Appellant challenges the district court’s decision that his appeal pursuant to Minn. Stat. § 256.045, subd. 7 (2004), was untimely. Appellant argues that Minn. R. Civ. P. 6.05 should have applied to extend the 30-day time limit for appeal an additional three days because he received notice of the commissioner’s decision by mail. We agree, and reverse and remand.

FACTS

Appellant applied for General Assistance Medical Care (GAMC) in April 2005, from respondent Dakota County Department of Employment and Economic Assistance (DCDEEA). The application was denied because DCDEEA found that the aggregate value of appellant’s stocks and individual retirement account exceeded the maximum asset limit permitted for GAMC. Appellant appealed the decision to respondent Department of Human Services. On September 27, 2005, a hearing was conducted before a human services judge who issued a recommended order affirming the denial, which was then approved by the commissioner’s representative.

Appellant requested reconsideration of that decision by the chief human services judge. After reviewing the earlier findings, the chief judge affirmed the denial in a letter dated November 15, 2005. The correspondence informed appellant that the decision constituted “final agency action for purposes of judicial review” and stated that an appeal to the district court must be made within 30 days of the date of the letter.

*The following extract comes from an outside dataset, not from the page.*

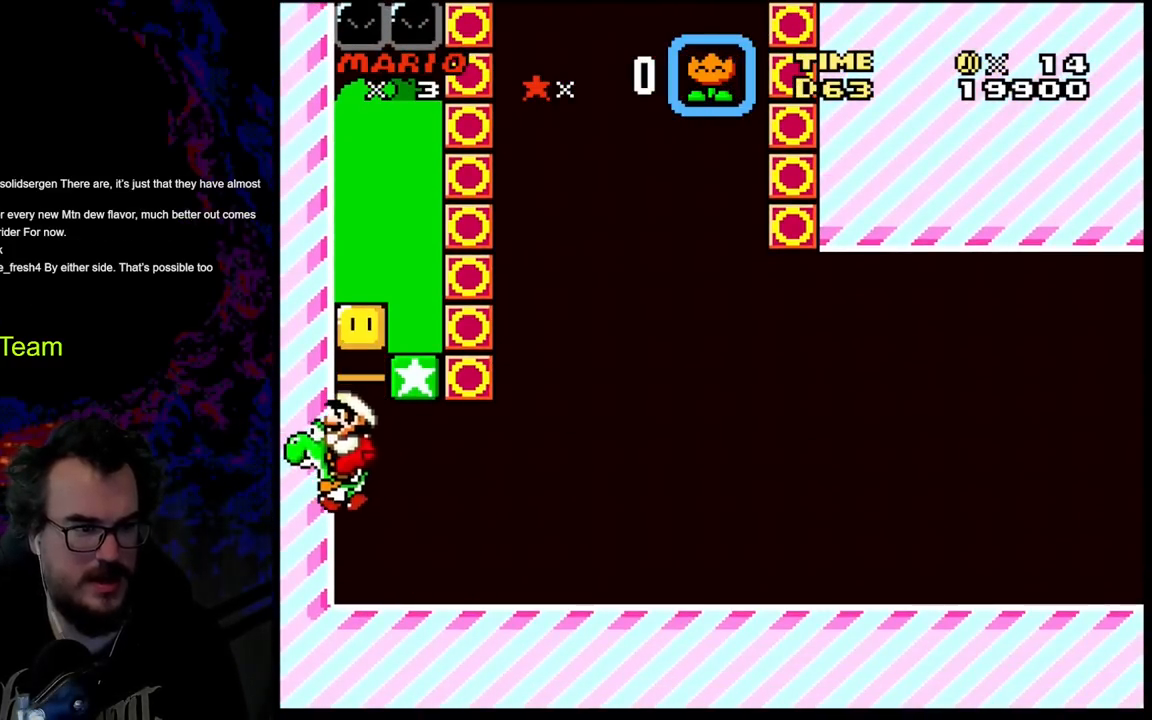
{"buttons": ["B", "Y"], "events": [[50, "DPAD_LEFT", "up"], [100, "B", "up"], [317, "B", "down"]]}
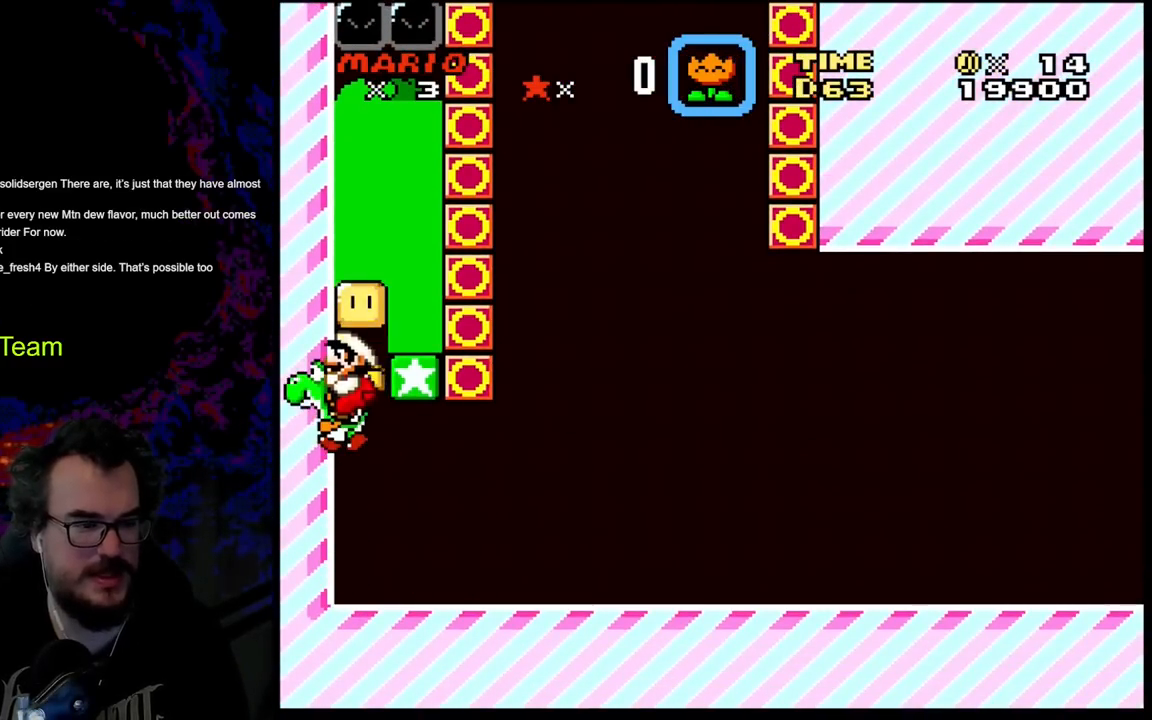
{"buttons": ["B", "Y"], "events": [[133, "B", "up"], [367, "B", "down"]]}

Appellant appealed the decision to the district court by mailing a notice of appeal to both respondents on December 19, 2005, 34 days after the date of the letter from the chief judge, and filing a notice of appeal with the district court on the same day. Following a hearing on the matter, the district court dismissed the appeal as untimely because appellant failed to appeal within the 30-day period as required by Minn.Stat. § 256.045, subd. 7 (2004). This appeal followed.

ISSUE

Does Minn. R. Civ. P. 6.05 apply to an appeal of a decision under Minn.Stat. § 256.045, subd. 7 (2004), when the decision is issued to a party by mail, thereby extending the time for service and filing of notice of appeal by three days?

ANALYSIS

Minn.Stat. § 256.045, subd. 7 (2004), which sets forth the procedure for appealing an adverse decision by the commissioner of human services, provides:

any party who is aggrieved by an order of the commissioner of human services, or the commissioner of health in appeals within the commissioner’s jurisdiction under subdivision 3b, ... may appeal the order to the district court ... by serving a written copy of a notice of appeal upon the commissioner and any adverse party of record within SO days after the date the commissioner issued the order, the amended order, or order affirming the original order, and by filing the original notice and proof of service with the court administrator of the district court. Service may be made personally or by mail; service by mail is complete upon mailing....

(Emphasis added.)

The failure of an aggrieved party to commence an appeal of a state agency decision within the time limits in the statute governing such appeals properly results in dismissal for lack of jurisdiction. Davis v. Minn. Dept. of Human Rights, 352 N.W.2d 852, 854 (Minn.App.1984).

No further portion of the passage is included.